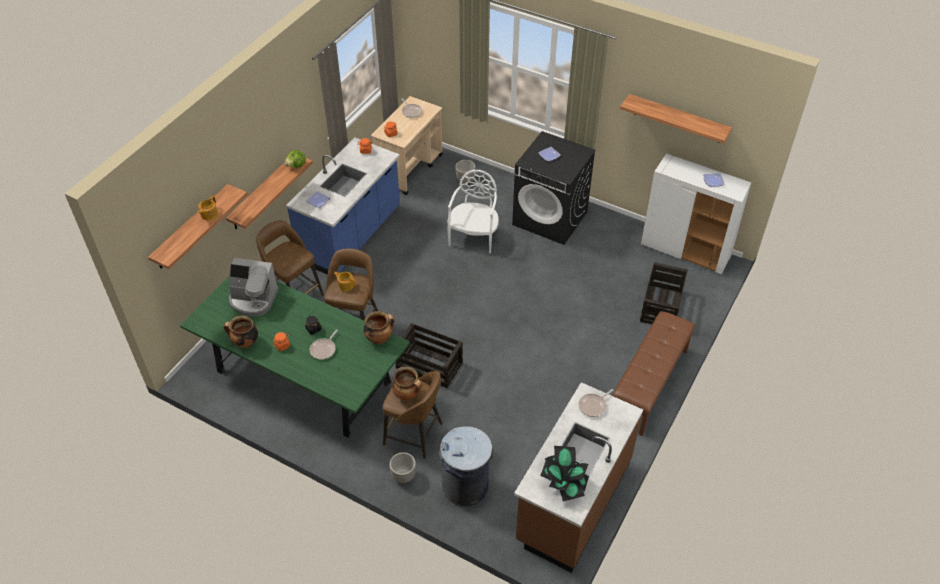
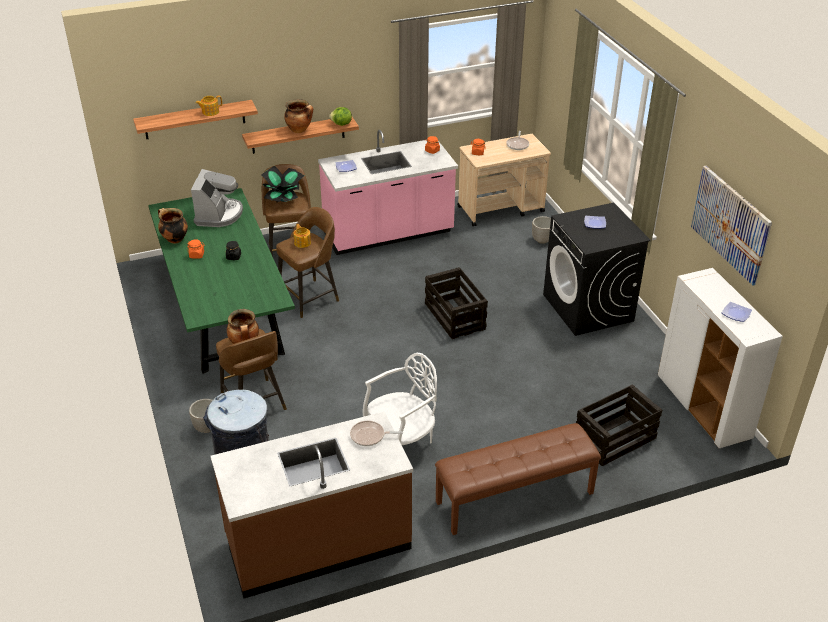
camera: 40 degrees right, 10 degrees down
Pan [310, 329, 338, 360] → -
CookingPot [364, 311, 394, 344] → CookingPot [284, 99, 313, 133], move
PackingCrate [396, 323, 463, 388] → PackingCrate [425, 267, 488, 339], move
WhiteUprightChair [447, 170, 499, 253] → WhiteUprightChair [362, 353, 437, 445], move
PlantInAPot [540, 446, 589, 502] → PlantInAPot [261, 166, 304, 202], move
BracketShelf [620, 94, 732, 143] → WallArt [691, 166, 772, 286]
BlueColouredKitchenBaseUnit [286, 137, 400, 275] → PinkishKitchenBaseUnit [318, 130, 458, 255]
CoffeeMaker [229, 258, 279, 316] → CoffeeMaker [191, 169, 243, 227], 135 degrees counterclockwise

——————

What is needed
Please show the lines in the entries above that hold the string "move".

Response below
CookingPot [364, 311, 394, 344] → CookingPot [284, 99, 313, 133], move
PackingCrate [396, 323, 463, 388] → PackingCrate [425, 267, 488, 339], move
WhiteUprightChair [447, 170, 499, 253] → WhiteUprightChair [362, 353, 437, 445], move
PlantInAPot [540, 446, 589, 502] → PlantInAPot [261, 166, 304, 202], move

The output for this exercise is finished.